Just recently got electronic shifting and disc brakes
Oh my goodness. This IS amazing. So happy with this after 40 years + without
Probably won’t do tubeless with multiple bikes. Some which sit for months at a time
But you never know
I don’t quite get the hype about disc brakes. On average in a race I use them twice. On the turnaround and before getting off. Now if I were doing Nice then I would certainly look into renting a road bike with bars, but truthfully, if I were doing Kona as I remember it you needed to brake four times (once for special needs, once for each turnaround and once at the bottom of the hill). School me!
My bike (a once upon a time super bike) is now a teenager, which I am not.
It might outlive me.
For your use case it may not be important. Not everyone rides in such conditions. Discs are way better in the wet and when braking going downhill.
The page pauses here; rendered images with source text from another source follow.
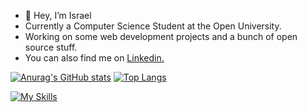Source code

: - 👋 Hey, I’m Israel
- Currently a Computer Science Student at the Open University.
- Working on some web development projects and a bunch of open source stuff.
- You can also find me on [Linkedin.](https://www.linkedin.com/in/israel-h-bar/)

[![Anurag's GitHub stats](https://github-readme-stats.vercel.app/api?username=Hazannovich&show_icons=true)](https://github.com/anuraghazra/github-readme-stats) [![Top Langs](https://github-readme-stats.vercel.app/api/top-langs/?username=Hazannovich&layout=compact)](https://github.com/anuraghazra/github-readme-stats)

[![My Skills](https://skillicons.dev/icons?i=py,flask,selenium,postgres,mongodb,redis,react,nextjs)](https://skillicons.dev)
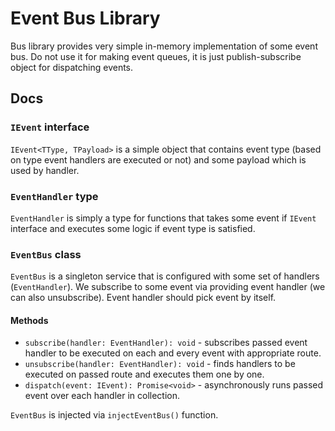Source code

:# Event Bus Library

Bus library provides very simple in-memory implementation of some event bus. Do not use it for making event queues, it is just publish-subscribe object for dispatching events. 

## Docs

### `IEvent` interface

`IEvent<TType, TPayload>` is a simple object that contains event type (based on type event handlers are executed or not) and some payload which is used by handler.

### `EventHandler` type

`EventHandler` is simply a type for functions that takes some event if `IEvent` interface and executes some logic if event type is satisfied.

### `EventBus` class

`EventBus` is a singleton service that is configured with some set of handlers (`EventHandler`). We subscribe to some event via providing event handler (we can also unsubscribe). Event handler should pick event by itself.

#### Methods

* `subscribe(handler: EventHandler): void` - subscribes passed event handler to be executed on each and every event with appropriate route.
* `unsubscribe(handler: EventHandler): void` - finds handlers to be executed on passed route and executes them one by one.
* `dispatch(event: IEvent): Promise<void>` - asynchronously runs passed event over each handler in collection.

`EventBus` is injected via `injectEventBus()` function.

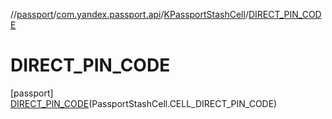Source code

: //[passport](../../../../index.md)/[com.yandex.passport.api](../../index.md)/[KPassportStashCell](../index.md)/[DIRECT_PIN_CODE](index.md)

# DIRECT_PIN_CODE

[passport]\
[DIRECT_PIN_CODE](index.md)(PassportStashCell.CELL_DIRECT_PIN_CODE)
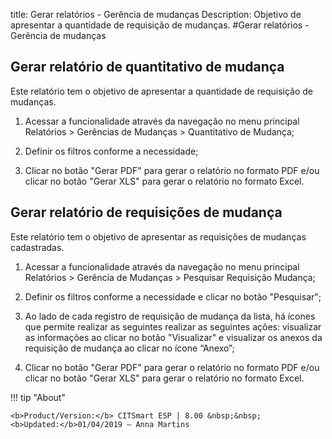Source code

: title: Gerar relatórios - Gerência de mudanças
Description: Objetivo de apresentar a quantidade de requisição de mudanças.
#Gerar relatórios - Gerência de mudanças

Gerar relatório de quantitativo de mudança
----------------------------------------------

Este relatório tem o objetivo de apresentar a quantidade de requisição de
mudanças.

1.  Acessar a funcionalidade através da navegação no menu principal Relatórios
    \> Gerências de Mudanças \> Quantitativo de Mudança;

2.  Definir os filtros conforme a necessidade;

3.  Clicar no botão "Gerar PDF" para gerar o relatório no formato PDF e/ou
    clicar no botão "Gerar XLS" para gerar o relatório no formato Excel.

Gerar relatório de requisições de mudança
---------------------------------------------

Este relatório tem o objetivo de apresentar as requisições de mudanças
cadastradas.

1.  Acessar a funcionalidade através da navegação no menu principal Relatórios
    \> Gerência de Mudanças \> Pesquisar Requisição Mudança;

2.  Definir os filtros conforme a necessidade e clicar no botão "Pesquisar";

3.  Ao lado de cada registro de requisição de mudança da lista, há ícones que
    permite realizar as seguintes realizar as seguintes ações: visualizar as
    informações ao clicar no botão "Visualizar" e visualizar os anexos da
    requisição de mudança ao clicar no ícone “Anexo”;

4.  Clicar no botão "Gerar PDF" para gerar o relatório no formato PDF e/ou
    clicar no botão "Gerar XLS" para gerar o relatório no formato Excel.



!!! tip "About"

    <b>Product/Version:</b> CITSmart ESP | 8.00 &nbsp;&nbsp;
    <b>Updated:</b>01/04/2019 – Anna Martins
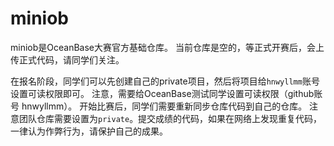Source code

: # miniob
miniob是OceanBase大赛官方基础仓库。
当前仓库是空的，等正式开赛后，会上传正式代码，请同学们关注。

在报名阶段，同学们可以先创建自己的private项目，然后将项目给`hnwyllmm`账号设置可读权限即可。
注意，需要给OceanBase测试同学设置可读权限（github账号 hnwyllmm）。
开始比赛后，同学们需要重新同步仓库代码到自己的仓库。
注意团队仓库需要设置为`private`。提交成绩的代码，如果在网络上发现重复代码，一律认为作弊行为，请保护自己的成果。
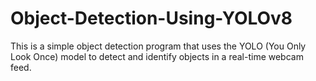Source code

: # Object-Detection-Using-YOLOv8
This is a simple object detection program that uses the YOLO (You Only Look Once) model to detect and identify objects in a real-time webcam feed.
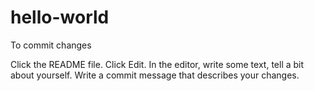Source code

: hello-world
===========
To commit changes

Click the README file.
Click Edit.
In the editor, write some text, tell a bit about yourself.
Write a commit message that describes your changes.
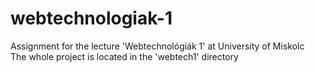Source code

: # webtechnologiak-1
Assignment for the lecture 'Webtechnológiák 1' at University of Miskolc  
The whole project is located in the 'webtech1' directory  
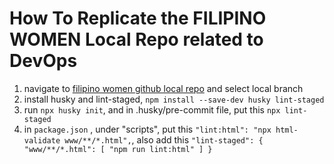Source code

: # How To Replicate the FILIPINO WOMEN Local Repo related to DevOps
1. navigate to [filipino women github local repo](https://github.com/afafilo/filipino-women.com) and select local branch
2. install husky and lint-staged, `npm install --save-dev husky lint-staged`
3. run `npx husky init`, and in .husky/pre-commit file, put this `npx lint-staged`
4. in `package.json` , under "scripts", put this `"lint:html": "npx html-validate www/**/*.html",`, also add this 
	`"lint-staged": {
			"www/**/*.html": [
				"npm run lint:html"
			]
		}`
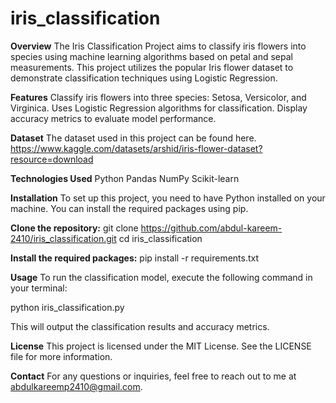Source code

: # iris_classification

**Overview**
The Iris Classification Project aims to classify iris flowers into species using machine learning algorithms based on petal and sepal measurements. This project utilizes the popular Iris flower dataset to demonstrate classification techniques using Logistic Regression.

**Features**
Classify iris flowers into three species: Setosa, Versicolor, and Virginica.
Uses Logistic Regression algorithms for classification.
Display accuracy metrics to evaluate model performance.

**Dataset**
The dataset used in this project can be found here. https://www.kaggle.com/datasets/arshid/iris-flower-dataset?resource=download

**Technologies Used**
Python
Pandas
NumPy
Scikit-learn

**Installation**
To set up this project, you need to have Python installed on your machine. You can install the required packages using pip.

**Clone the repository:**
git clone https://github.com/abdul-kareem-2410/iris_classification.git
cd iris_classification

**Install the required packages:**
pip install -r requirements.txt

**Usage**
To run the classification model, execute the following command in your terminal:

python iris_classification.py

This will output the classification results and accuracy metrics.

**License**
This project is licensed under the MIT License. See the LICENSE file for more information.

**Contact**
For any questions or inquiries, feel free to reach out to me at abdulkareemp2410@gmail.com.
I wouldn’t want to go back to rim brakes.
Reminds me of when I was having brake trouble with an hour or two left to check in before Tremblant 70.3 and thought I’d need a recabling (I heard the dreaded ping when biking down into check-in, followed by loss of brake).
The bike mechanic looks at me and with a smirk asks “how well do you know the course?”
Now, truthfully, it was only my back brake (front was fine) and I know the course well enough that I’d probably be fine using the brakes only at the turn arounds and into T2. But that’s not a course I’d want to risk it. (as it turns out, he was able to fix it, but then the whole thing was rendered moot the next morning when the smoke cancelled the race)
You are quite right, if you train on your bike, ride in all weathers and the local countryside has hills and stop signs then you need a bike that works and discs certainly work better in nearly all conditions (maybe even snow). But I don’t train on my race bike, don’t do long country rides or ever ride in the rain. I can count on one hand the number of races where it has rained over thirty years of doing this daft thing we all do. So unless someone can show me that I will finally, miraculously, break an hour in an Oly, by buying a new disc equipped bike, I don’t think it’s necessary for my level of talent…:0)
I’m definitely lacking in bike talent but I really like riding and prefer to do it outside. Light rain doesn’t prevent me, and I have to negotiate hills and traffic. I just really like modern bikes too.
We must be racing very different races
Last years half distance had 30 - 90 degree turns.
Wish I had the disc brakes then
For you not riding in the rain and doing only out and back races with no hills rim brakes are all you need
In triathlon (or TT) disc brakes aren’t used for braking performance. The disc and caliper are slower than a rim brake, but the rim brake introduces design constraints that can be removed with disc brakes. Wider forks, hidden cables that actually work, and (the big one) rim shapes that don’t need a flat surface adjacent to the tire. Just replacing rim with disc on a like-to-like setup is surely slower, but an optimized setup on both favors disc. And yes, rim brake setups are about as aerodynamically optimized as they can be, this isn’t an industry thing but a physics thing.
The actual calipers on road/TT bikes still look a lot like the original MTB types. It’s not going to be long before an aero model comes out. The low hanging fruit is the hose connection in open air, would be simple to move it underneath the mounting point. Of course you’d then have to remove the caliper to get to the hose, and need a hole in the frame at the right point, but the industry has never catered to ease of maintenance on high-end bikes.
Or if your were winning the tour the France just 2-3 years ago descending at 100+ km/h, rim brakes were also all your needed. Well, that plus the legs…
It’s so interesting to see how just a handful of years ago disc brakes on a tri bike were resisted and considered pointless, now so many people talk about rim brakes as if they’re dangerous on a tri course. Maybe it was the novelty of something different but I took my 2014 P3 off the trainer, just for the heck of it, to race Maine 70.3 in July and had a blast, as well as a solid bike split, with the simplicity of mechanical shifting, rim brakes, and horizontal dropouts. I know there are other variables but I was actually faster on that bike in Maine with I think 3K+ of climbing than I was on my PRsix2 at Eagleman a couple months prior and the reality of the difference in braking never even entered my mind during either race. It really skewed my argument for the necessity of upgrading a bike.